Abul Abed had caused problems for her. “He killed many people after he became head of the Awakening,” she told me, and he had personally threatened her, forcing her to move from Amriya to Adil. “We found tens of dead bodies after Abul Abed left,” she said. Her priority now was helping orphans. Twenty percent of the displaced families registered in Amriya went back to their homes, and about 20 percent of the area’s displaced Shiites had returned. But six months before I met her, the house of a Shiite family that had come back was blown up, she said, and an elderly Shiite man was killed in a different house. The problems in Amriya started with the displaced persons, she told me. Many were young men without work. “If they took your house, you have endured violence, you don’t have a home, you will be violent and listen to anybody who gives you money,” she said. “Young men stopped going to school, they are angry, they are promised stuff by a man who gives them a car, money, and weapons. They are still here, though the violence is over.”

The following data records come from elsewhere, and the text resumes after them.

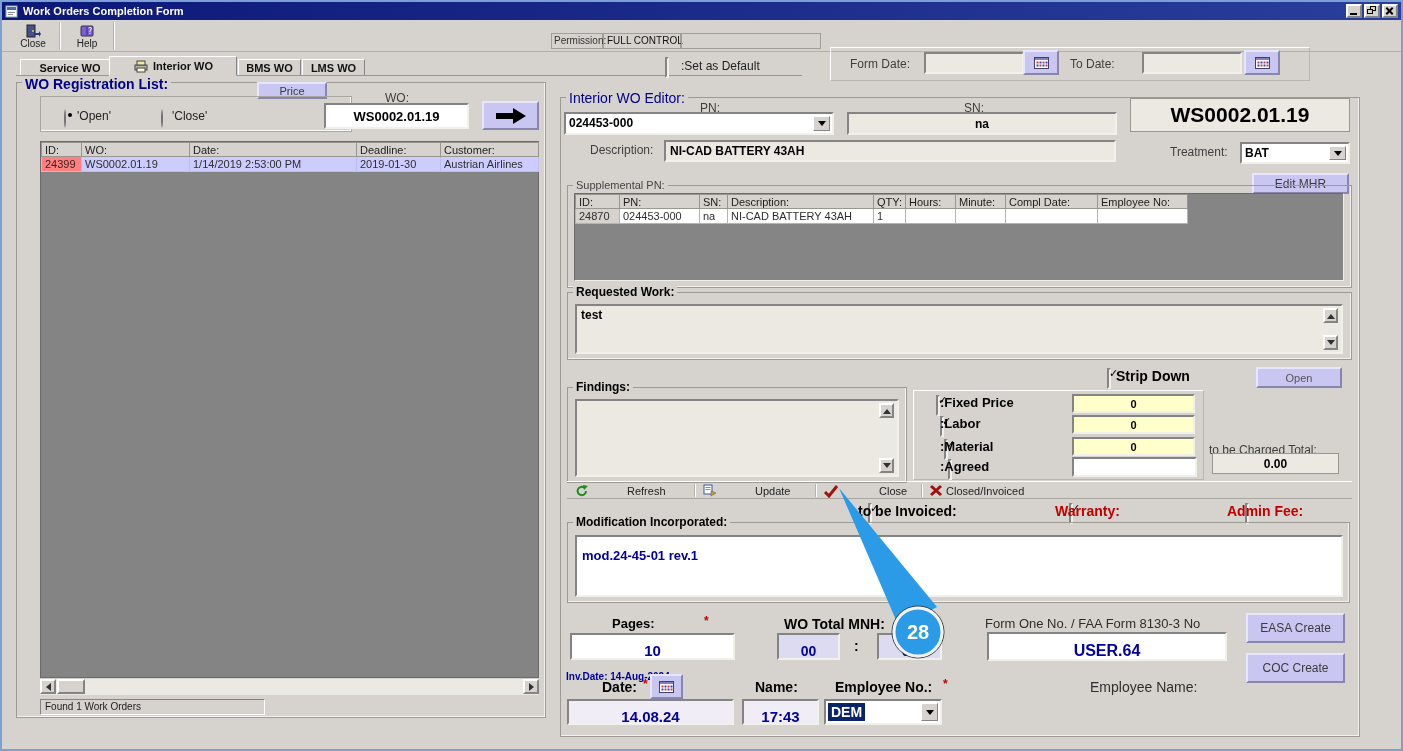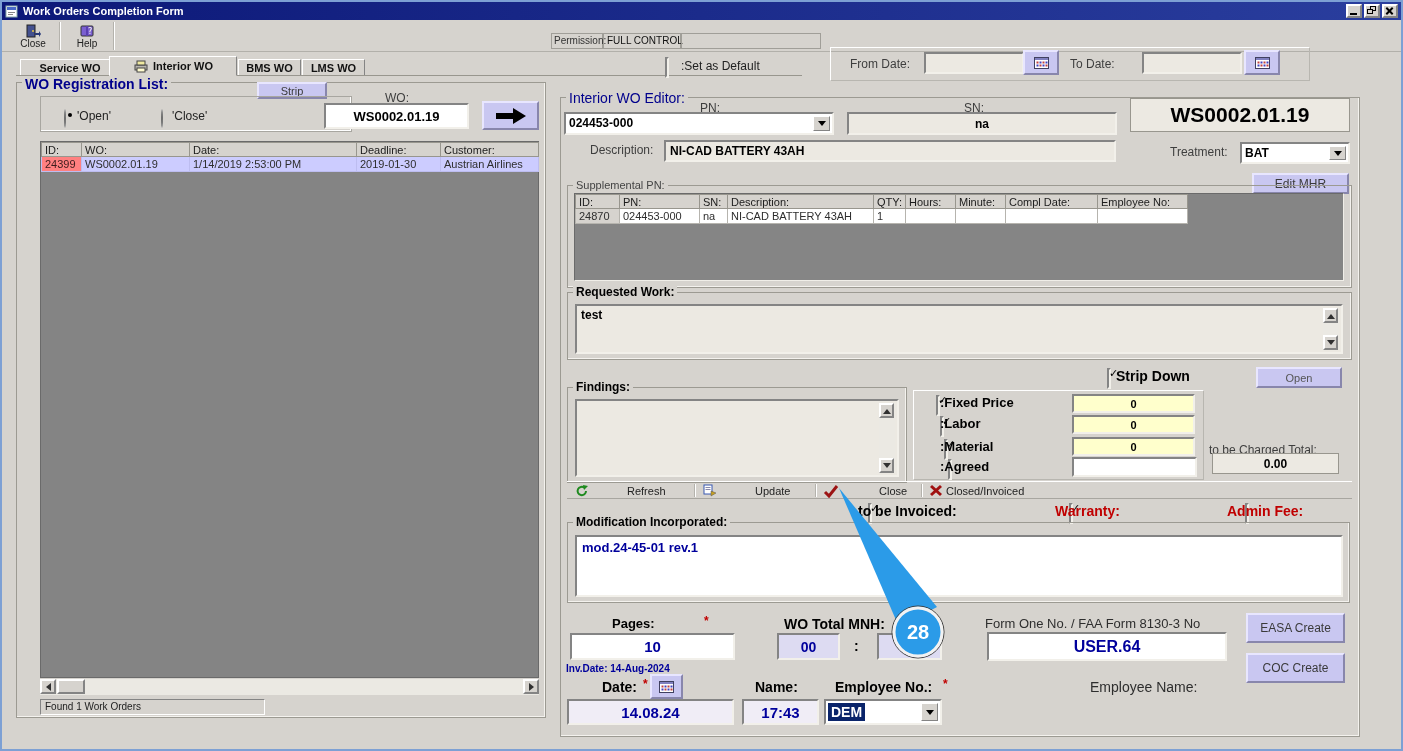--- a/index.html
+++ b/index.html
@@ -2,21 +2,21 @@
 <html><head>
 <meta charset="utf-8">
 <style>
   html,body{margin:0;padding:0;background:#9db8d6;}
   *{box-sizing:border-box;}
   body{font-family:"Liberation Sans","DejaVu Sans",sans-serif;}
   #stage{position:relative;width:1403px;height:751px;background:#d6d3ce;border:2px solid #7da0d4;overflow:hidden;}
   .abs{position:absolute;}
   .lbl{font-size:11px;color:#3e3e3e;white-space:nowrap;}
   .blbl{font-size:13px;font-weight:bold;color:#000;white-space:nowrap;}
-  .navy{color:#00009c;}
+  .navy{color:#00009c;margin-top:8px;}
   .red{color:#c00000;}
   .sunken{border:2px solid;border-color:#848484 #f2f0ea #f2f0ea #848484;background:#ece9e2;}
   .white{background:#fff;}
   .btn{background:#c9c7f1;border:2px solid;border-color:#e8e6ff #8886ac #8886ac #e8e6ff;color:#3a3a3a;font-size:11px;display:flex;align-items:center;justify-content:center;cursor:default;}
   .gb{position:absolute;border:1px solid #9c9a92;box-shadow:inset -1px -1px 0 #f4f2ee;}
   .gb-title{position:absolute;background:#d6d3ce;padding:0 3px;white-space:nowrap;}
   .titlebar{left:0;top:0;width:100%;height:18px;background:linear-gradient(90deg,#0c1878,#2a3e9e);display:flex;align-items:center;color:#fff;font-size:11px;font-weight:bold;padding:0 3px;}
   .wbtn{width:16px;height:14px;background:#d6d3ce;border:2px solid;border-color:#fff #848484 #848484 #fff;margin-left:2px;position:relative;}
   .tab{position:absolute;background:#d6d3ce;border:1px solid;border-color:#fff #848484 #d6d3ce #fff;font-size:11px;font-weight:bold;color:#111;display:flex;align-items:center;justify-content:center;gap:4px;}
   .cb{width:12px;height:12px;background:#fff;border:2px solid;border-color:#848484 #f2f0ea #f2f0ea #848484;position:relative;}
@@ -116,21 +116,21 @@
       <span>LMS WO</span>
     </div>
   <div class="abs" style="left:14px;top:73px;width:786px;height:1px;background:#fbfaf8;border-top:1px solid #98968e"></div>
 
   
   <span class="abs cb" style="left:663px;top:57px"></span>
   <span class="abs lbl" style="left:679px;top:57px;font-size:12px;color:#222">:Set as Default</span>
 
   
   <div class="abs" style="left:828px;top:45px;width:480px;height:34px;border:1px solid #b8b6b0;border-top-color:#fff;border-left-color:#fff"></div>
-  <span class="abs lbl" style="left:848px;top:55px;font-size:12px">From Date:</span>
+  <span class="abs lbl" style="left:848px;top:55px;font-size:12px">Form Date:</span>
   <div class="abs sunken" style="left:922px;top:50px;width:100px;height:22px"><span></span></div>
   <div class="abs btn" style="left:1021px;top:48px;width:36px;height:25px">
     <svg width="15" height="13">
         <rect x="0.5" y="1.5" width="14" height="11" fill="#fff" stroke="#404060"></rect>
         <rect x="1" y="2" width="13" height="2" fill="#8080c0"></rect>
         <g fill="#c04040">
           <rect x="2.5" y="5.5" width="2" height="2"></rect>
           <rect x="8.5" y="5.5" width="2" height="2"></rect>
           <rect x="5.5" y="8.5" width="2" height="2"></rect>
           <rect x="11.5" y="8.5" width="2" height="2"></rect>
@@ -161,21 +161,21 @@
           <rect x="2.5" y="8.5" width="2" height="2"></rect>
           <rect x="8.5" y="8.5" width="2" height="2"></rect>
         </g>
       </svg>
   </div>
 
   
   <div class="gb" style="left:14px;top:80px;width:530px;height:636px"></div>
   <span class="gb-title abs" style="left:20px;top:74px;font-size:14px;font-weight:bold;color:#00008c">WO Registration List:</span>
   <div class="abs btn" style="left:255px;top:80px;width:70px;height:17px">
-      <span>Strip</span>
+      <span>Price</span>
     </div>
 
   <div class="abs" style="left:38px;top:94px;width:312px;height:36px;border:1px solid #a8a6a0;box-shadow:inset -1px -1px 0 #fff"></div>
   <span class="abs radio sel" style="left:58px;top:108px"></span>
   <span class="abs lbl" style="left:75px;top:107px;font-size:12px;color:#222">'Open'</span>
   <span class="abs radio" style="left:153px;top:108px"></span>
   <span class="abs lbl" style="left:170px;top:107px;font-size:12px;color:#222">'Close'</span>
 
   <span class="abs lbl" style="left:383px;top:89px;font-size:12px">WO:</span>
   <div class="abs sunken white ctr" style="left:322px;top:101px;width:145px;height:26px;font-size:13px;font-weight:bold;color:#000">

The army helped returnees a lot, she said, but there were problems with returnees who “returned with force,” backed by the army. This was why some of them were killed. “If there was a balance with people returning to Amriya and people leaving Amriya, then there would be less problems,” she said.

In July 2009 an internal memorandum written by Col. Timothy Reese, chief of the Baghdad Operations Command Advisory Team, was leaked. Reese urged the Americans to declare victory and go home: “Today the Iraqi Security Forces (ISF) are good enough to keep the Government of Iraq (GOI) from being overthrown by the actions of Al Qaeda in Iraq (AQI), the Baathists, and the Shia violent extremists that might have toppled it a year or two ago. Iraq may well collapse into chaos of other causes, but we have made the ISF strong enough for the internal security mission.” Since the Status of Forces Agreement was signed with the Iraqis, and the June 30 handover of security to the Iraqis took effect, it was clear to Reese that the Americans were no longer wanted. “Prime Minister (PM) Maliki hailed June 30th as a ‘great victory,’ implying the victory was over the U.S.,” Reese wrote. He worried that the longer the Americans remained, the more likely violence would break out between them and the Iraqi government that could “rupture the current partnership.” Reese then detailed the “general lack of progress in essential services and good governance,” including widespread corruption and the refusal to follow commitments to integrate Sunnis into the system.

“The GOI and the ISF will not be toppled by the violence as they might have been between 2006 and 2008,” Reese wrote. Shiite violence could be controlled and Al Qaeda’s influence was insignificant except “when they get lucky with a mass casualty attack.” The Americans were now being targeted in order to send messages to Maliki. Violence was part of a political competition, but “there is no longer any coherent insurgency or serious threat to the stability of the GOI posed by violent groups.” Reese called for an early withdrawal of all American troops by August 2010.

The memo was a strange epitaph for a failed occupation. The Americans were able to defeat Saddam’s army in 2003, but they could not establish control. Militias took over instead. As the country descended into civil war, the Americans devolved power to Iraqi security forces little better than death squads. It was only in 2007 that they finally conquered Iraq, with the help of stronger Iraqi Security Forces, but chiefly thanks to the Shiite defeat of the Sunnis in the civil war. The American surge of troops came at just the right time, and they proved flexible enough to take advantage of events on the ground. The subsequent relative decline in violence was meant to lead to political reconciliation, but it never happened. Instead, the Shiite-dominated government merely asserted its control and marginalized or co-opted its opponents. Iraq would hold, even if it remained corrupt and authoritarian. The puppets installed by the occupier were increasingly recalcitrant, and American officials complained about losing their “leverage” or being treated with hostility by the Iraqi government and its security forces. Just as they weren’t welcomed with flowers and candies, as the advocates of the war predicted, so too will their departure be ignominious.